### PROBLEM TO SOLVE:
Copy, word for word, the lines below from the one containing "44: (703, 608)" up to and including the one containing "89: (45, 92)", with pictures left out.

(EXTRACTED INFORMATION)

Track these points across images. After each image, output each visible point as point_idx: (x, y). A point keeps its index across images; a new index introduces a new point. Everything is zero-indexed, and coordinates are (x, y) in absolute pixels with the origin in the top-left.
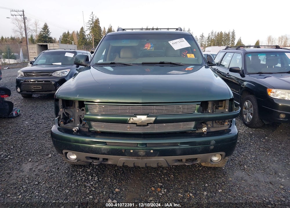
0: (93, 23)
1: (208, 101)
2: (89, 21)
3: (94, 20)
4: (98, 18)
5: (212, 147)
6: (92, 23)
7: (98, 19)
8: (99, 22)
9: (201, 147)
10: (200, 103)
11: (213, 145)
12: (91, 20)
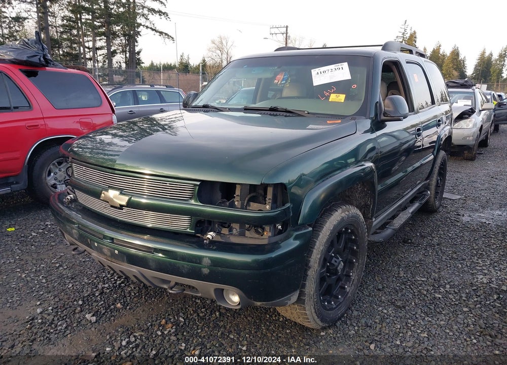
0: (403, 40)
1: (236, 184)
2: (397, 37)
3: (408, 35)
4: (414, 31)
5: (206, 271)
6: (401, 40)
7: (415, 33)
8: (416, 38)
9: (186, 264)
10: (198, 183)
11: (208, 267)
12: (401, 35)
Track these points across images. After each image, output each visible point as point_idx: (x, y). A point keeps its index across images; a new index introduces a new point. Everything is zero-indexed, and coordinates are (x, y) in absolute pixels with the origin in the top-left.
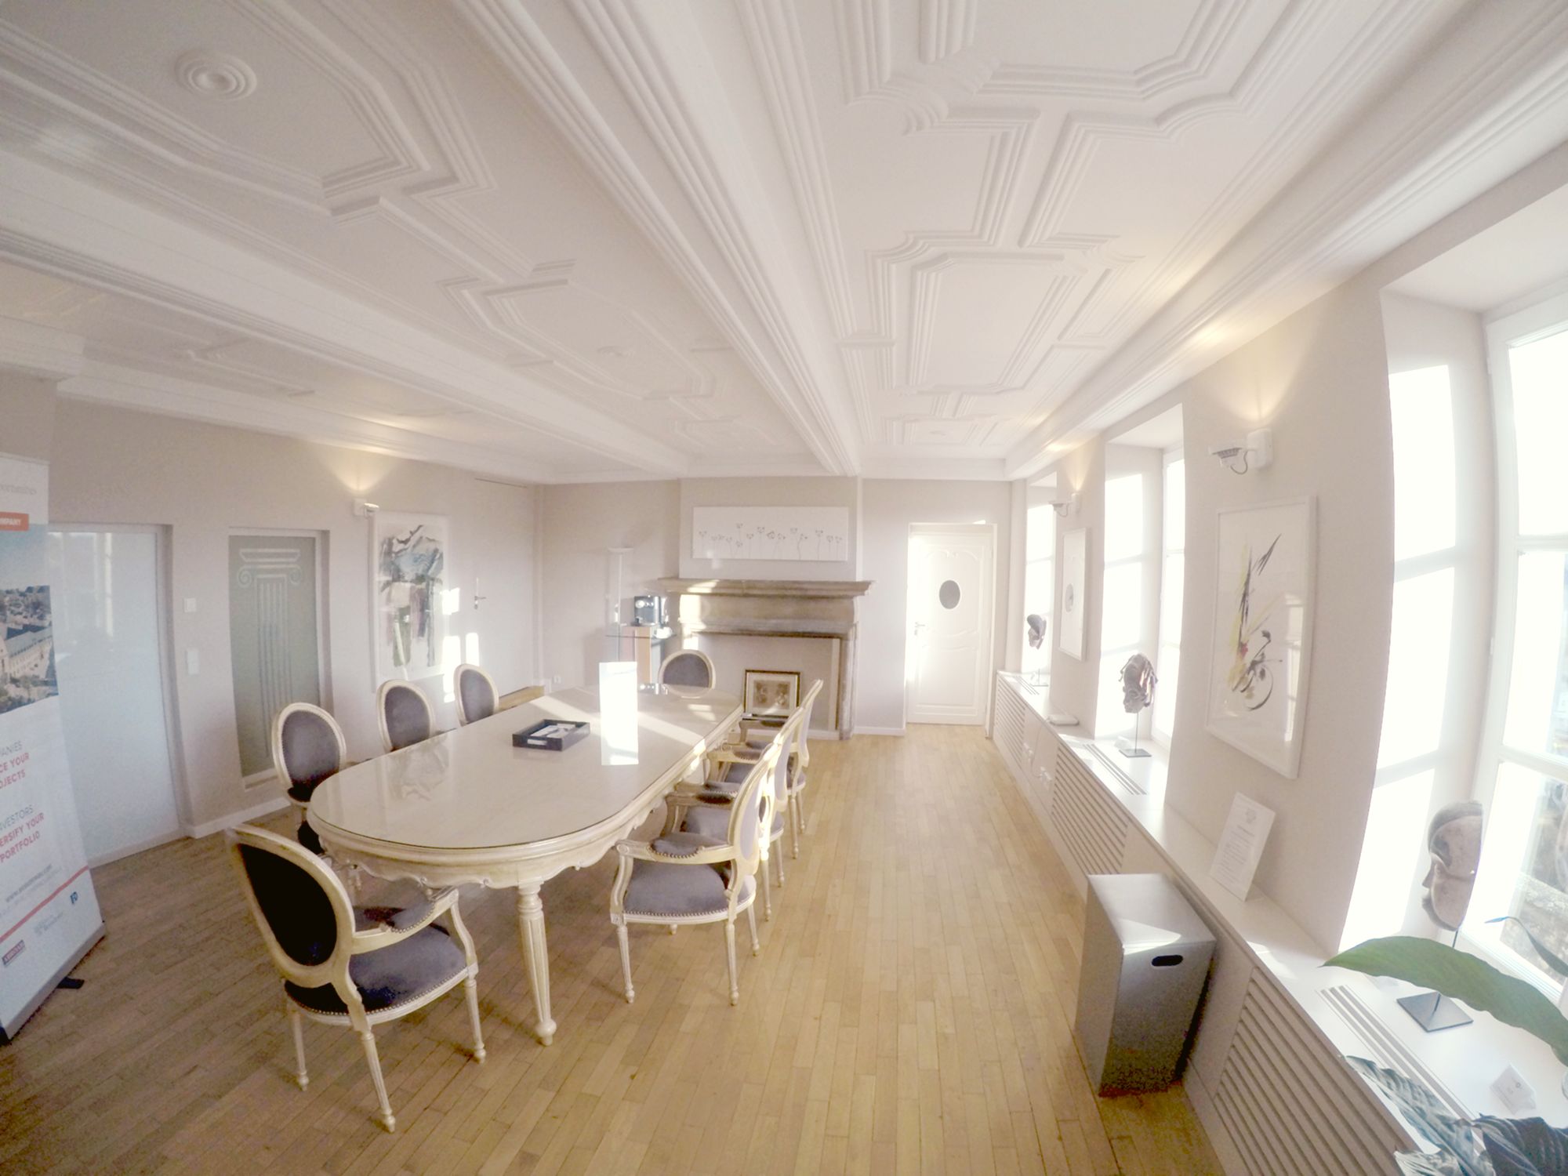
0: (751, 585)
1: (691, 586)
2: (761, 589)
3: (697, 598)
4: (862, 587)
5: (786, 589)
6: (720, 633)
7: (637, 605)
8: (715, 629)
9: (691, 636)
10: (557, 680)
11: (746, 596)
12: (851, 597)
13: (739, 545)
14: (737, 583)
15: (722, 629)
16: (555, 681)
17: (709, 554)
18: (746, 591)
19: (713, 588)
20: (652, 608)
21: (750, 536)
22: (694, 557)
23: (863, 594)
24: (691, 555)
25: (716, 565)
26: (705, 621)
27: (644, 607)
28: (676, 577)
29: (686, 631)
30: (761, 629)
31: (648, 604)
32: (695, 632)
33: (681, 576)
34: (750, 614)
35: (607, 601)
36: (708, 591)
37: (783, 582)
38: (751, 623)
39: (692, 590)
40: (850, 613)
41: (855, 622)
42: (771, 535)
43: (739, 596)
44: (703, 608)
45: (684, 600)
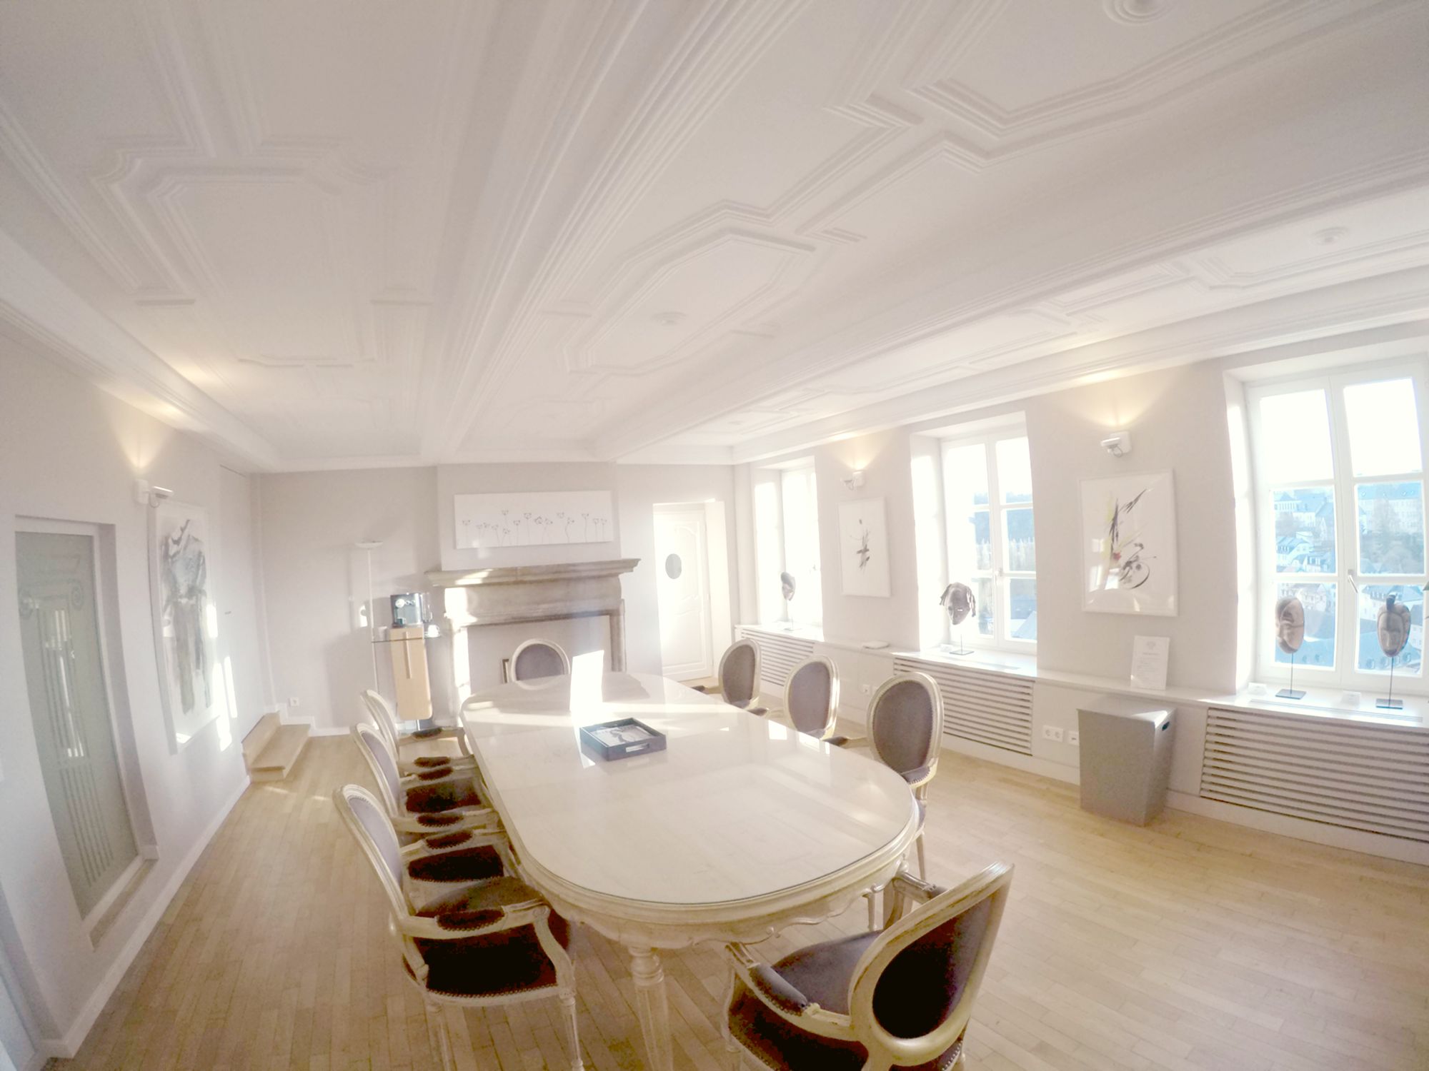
0: (527, 571)
1: (460, 578)
2: (535, 574)
3: (463, 590)
4: (630, 564)
5: (560, 572)
6: (491, 625)
7: (397, 604)
8: (487, 620)
9: (460, 631)
10: (295, 702)
11: (517, 583)
12: (616, 575)
13: (506, 532)
14: (513, 570)
15: (495, 620)
16: (292, 704)
17: (475, 544)
18: (520, 578)
19: (484, 579)
20: (412, 605)
21: (517, 523)
22: (458, 547)
23: (632, 571)
24: (455, 547)
25: (482, 555)
26: (474, 614)
27: (405, 605)
28: (437, 569)
29: (455, 627)
30: (535, 615)
31: (409, 602)
32: (463, 627)
33: (443, 569)
34: (521, 600)
35: (351, 605)
36: (479, 582)
37: (559, 565)
38: (523, 611)
39: (460, 582)
40: (618, 590)
41: (622, 597)
42: (538, 520)
43: (508, 584)
44: (470, 601)
45: (449, 594)
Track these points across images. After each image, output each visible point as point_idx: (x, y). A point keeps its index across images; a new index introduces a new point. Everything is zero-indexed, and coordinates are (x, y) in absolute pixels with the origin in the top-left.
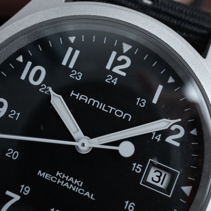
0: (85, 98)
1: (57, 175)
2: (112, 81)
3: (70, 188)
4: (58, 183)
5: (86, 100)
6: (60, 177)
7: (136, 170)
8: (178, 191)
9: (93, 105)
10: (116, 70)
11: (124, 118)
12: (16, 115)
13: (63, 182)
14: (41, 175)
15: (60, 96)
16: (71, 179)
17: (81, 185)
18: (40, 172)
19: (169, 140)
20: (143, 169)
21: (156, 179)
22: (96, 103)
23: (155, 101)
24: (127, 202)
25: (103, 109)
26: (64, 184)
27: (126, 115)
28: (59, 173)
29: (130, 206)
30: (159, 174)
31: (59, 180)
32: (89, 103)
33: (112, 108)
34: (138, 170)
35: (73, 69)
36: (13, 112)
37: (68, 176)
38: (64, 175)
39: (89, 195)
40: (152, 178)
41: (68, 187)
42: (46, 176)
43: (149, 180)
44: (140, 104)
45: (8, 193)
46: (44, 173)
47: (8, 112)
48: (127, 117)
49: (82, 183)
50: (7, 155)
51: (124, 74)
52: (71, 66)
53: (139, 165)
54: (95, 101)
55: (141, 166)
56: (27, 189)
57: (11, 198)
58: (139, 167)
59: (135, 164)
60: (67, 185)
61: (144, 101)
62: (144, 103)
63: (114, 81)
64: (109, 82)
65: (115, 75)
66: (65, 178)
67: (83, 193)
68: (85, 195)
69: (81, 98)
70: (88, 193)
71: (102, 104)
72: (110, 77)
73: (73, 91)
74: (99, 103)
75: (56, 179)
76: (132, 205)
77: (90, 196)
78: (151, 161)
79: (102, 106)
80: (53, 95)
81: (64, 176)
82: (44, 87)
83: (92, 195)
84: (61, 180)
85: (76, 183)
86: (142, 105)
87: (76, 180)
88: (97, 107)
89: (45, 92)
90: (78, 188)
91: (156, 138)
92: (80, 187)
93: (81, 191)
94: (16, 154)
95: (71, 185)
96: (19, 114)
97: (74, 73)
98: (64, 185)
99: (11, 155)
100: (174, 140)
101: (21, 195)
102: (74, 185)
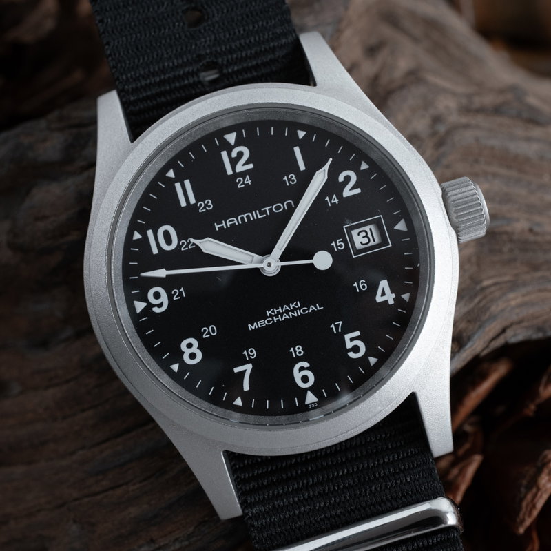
0: (233, 220)
1: (268, 315)
2: (246, 182)
3: (291, 317)
4: (276, 321)
5: (236, 222)
6: (273, 314)
7: (339, 248)
8: (396, 235)
9: (246, 221)
10: (240, 168)
11: (286, 208)
12: (181, 293)
13: (280, 316)
14: (253, 328)
15: (208, 238)
17: (299, 306)
18: (250, 326)
19: (347, 193)
20: (345, 241)
21: (366, 240)
22: (248, 217)
23: (302, 167)
24: (355, 284)
25: (259, 217)
27: (287, 204)
28: (269, 312)
29: (361, 286)
30: (364, 234)
31: (274, 318)
32: (240, 222)
33: (267, 209)
34: (341, 246)
35: (197, 202)
36: (175, 293)
37: (280, 308)
39: (314, 308)
40: (361, 243)
41: (289, 318)
42: (259, 324)
43: (359, 246)
44: (291, 182)
45: (237, 370)
46: (255, 324)
47: (170, 297)
49: (298, 302)
50: (204, 337)
51: (251, 166)
52: (193, 201)
53: (338, 241)
54: (245, 216)
55: (341, 240)
56: (252, 352)
57: (244, 372)
58: (339, 242)
59: (333, 244)
60: (285, 316)
61: (292, 177)
62: (294, 178)
64: (243, 186)
65: (243, 174)
66: (278, 312)
67: (307, 311)
68: (310, 311)
69: (228, 224)
70: (312, 306)
71: (254, 212)
72: (240, 181)
73: (215, 224)
74: (250, 214)
75: (271, 319)
76: (362, 283)
77: (316, 307)
78: (346, 227)
79: (256, 215)
80: (200, 243)
81: (275, 310)
82: (183, 243)
83: (317, 305)
84: (277, 316)
85: (293, 307)
86: (293, 181)
87: (291, 304)
88: (252, 219)
89: (190, 247)
90: (298, 310)
91: (333, 202)
92: (300, 309)
93: (304, 311)
94: (212, 328)
95: (290, 313)
96: (182, 290)
97: (201, 205)
98: (283, 319)
99: (209, 333)
100: (352, 189)
101: (250, 361)
102: (292, 311)
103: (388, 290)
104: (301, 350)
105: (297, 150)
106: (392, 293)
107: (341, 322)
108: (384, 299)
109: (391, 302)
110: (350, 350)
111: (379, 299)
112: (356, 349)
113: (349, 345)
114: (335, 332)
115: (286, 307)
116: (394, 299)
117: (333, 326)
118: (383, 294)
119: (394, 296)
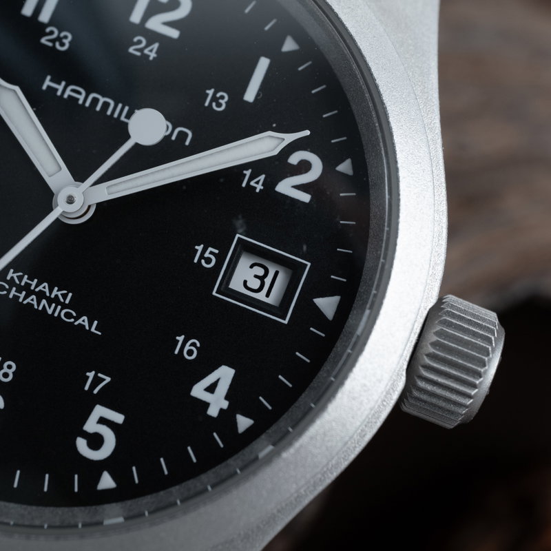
0: (80, 93)
1: (8, 278)
2: (146, 51)
3: (40, 308)
4: (11, 296)
5: (81, 98)
6: (18, 282)
7: (203, 261)
9: (98, 108)
10: (156, 24)
11: (173, 138)
13: (24, 293)
15: (17, 89)
16: (44, 288)
17: (67, 302)
19: (286, 187)
20: (220, 258)
21: (255, 284)
22: (106, 105)
23: (250, 95)
24: (181, 339)
25: (123, 118)
26: (24, 299)
27: (180, 132)
28: (14, 273)
29: (187, 348)
30: (261, 272)
31: (14, 289)
32: (87, 104)
34: (208, 261)
35: (51, 23)
37: (36, 280)
38: (26, 276)
39: (86, 324)
40: (245, 282)
41: (36, 307)
43: (236, 284)
44: (214, 104)
48: (182, 136)
49: (70, 295)
51: (174, 33)
52: (45, 17)
53: (210, 249)
54: (102, 100)
55: (217, 251)
58: (211, 253)
59: (200, 248)
60: (32, 300)
61: (222, 97)
62: (223, 102)
63: (151, 51)
64: (138, 54)
65: (153, 37)
66: (28, 285)
67: (72, 320)
68: (76, 323)
69: (68, 93)
70: (85, 318)
71: (120, 106)
72: (139, 42)
73: (49, 78)
74: (112, 103)
75: (7, 287)
76: (193, 344)
77: (90, 325)
78: (239, 238)
79: (120, 112)
81: (25, 279)
83: (96, 323)
84: (19, 290)
85: (56, 296)
86: (219, 105)
87: (56, 288)
88: (109, 113)
90: (59, 307)
91: (252, 183)
92: (64, 306)
93: (68, 315)
95: (44, 302)
97: (52, 33)
98: (25, 302)
100: (298, 187)
102: (50, 301)
103: (223, 388)
104: (10, 372)
105: (263, 64)
106: (227, 398)
107: (108, 379)
108: (206, 397)
109: (213, 412)
110: (86, 435)
111: (198, 391)
112: (96, 441)
113: (91, 426)
114: (87, 388)
115: (44, 287)
116: (221, 410)
117: (91, 375)
118: (211, 389)
119: (225, 404)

(End EXTRACTED INFORMATION)

### SOLUTION FOR THIS TASK:
44: (703, 608)
45: (684, 600)
0: (527, 571)
1: (460, 578)
2: (535, 574)
3: (463, 590)
4: (630, 564)
5: (560, 572)
6: (491, 625)
7: (397, 604)
8: (487, 620)
9: (460, 631)
10: (295, 702)
11: (517, 583)
12: (616, 575)
13: (506, 532)
14: (513, 570)
15: (495, 620)
16: (292, 704)
17: (475, 544)
18: (520, 578)
19: (484, 579)
20: (412, 605)
21: (517, 523)
22: (458, 547)
23: (632, 571)
24: (455, 547)
25: (482, 555)
26: (474, 614)
27: (405, 605)
28: (437, 569)
29: (455, 627)
30: (535, 615)
31: (409, 602)
32: (463, 627)
33: (443, 569)
34: (521, 600)
35: (351, 605)
36: (479, 582)
37: (559, 565)
38: (523, 611)
39: (460, 582)
40: (618, 590)
41: (622, 597)
42: (538, 520)
43: (508, 584)
44: (470, 601)
45: (449, 594)
Track these points across images. After each image, output each visible point as point_idx: (x, y). A point keeps its index across images; a new index introduces a new point. Everything is zero-indexed, and coordinates are (x, y) in absolute pixels with the origin in the top-left.
0: (85, 98)
1: (57, 175)
2: (112, 81)
3: (70, 188)
4: (58, 183)
5: (86, 100)
6: (60, 177)
7: (136, 170)
8: (178, 191)
9: (93, 105)
10: (116, 70)
11: (124, 118)
12: (16, 115)
13: (63, 182)
14: (41, 175)
15: (60, 96)
16: (71, 179)
17: (81, 185)
18: (40, 172)
19: (169, 140)
20: (143, 169)
21: (156, 179)
22: (96, 103)
23: (155, 101)
24: (127, 202)
25: (103, 109)
26: (64, 184)
27: (126, 115)
28: (59, 173)
29: (130, 206)
30: (159, 174)
31: (59, 180)
32: (89, 103)
33: (112, 108)
34: (138, 170)
35: (73, 69)
36: (13, 112)
37: (68, 176)
38: (64, 175)
39: (89, 195)
40: (152, 178)
41: (68, 187)
42: (46, 176)
43: (149, 180)
44: (140, 104)
45: (8, 193)
46: (44, 173)
47: (8, 112)
48: (127, 117)
49: (82, 183)
50: (7, 155)
51: (124, 74)
52: (71, 66)
53: (139, 165)
54: (95, 101)
55: (141, 166)
56: (27, 189)
57: (11, 198)
58: (139, 167)
59: (135, 164)
60: (67, 185)
61: (144, 101)
62: (144, 103)
63: (114, 81)
64: (109, 82)
65: (115, 75)
66: (65, 178)
67: (83, 193)
68: (85, 195)
69: (81, 98)
70: (88, 193)
71: (102, 104)
72: (110, 77)
73: (73, 91)
74: (99, 103)
75: (56, 179)
76: (132, 205)
77: (90, 196)
78: (151, 161)
79: (102, 106)
80: (53, 95)
81: (64, 176)
82: (44, 87)
83: (92, 195)
84: (61, 180)
85: (76, 183)
86: (142, 105)
87: (76, 180)
88: (97, 107)
89: (45, 92)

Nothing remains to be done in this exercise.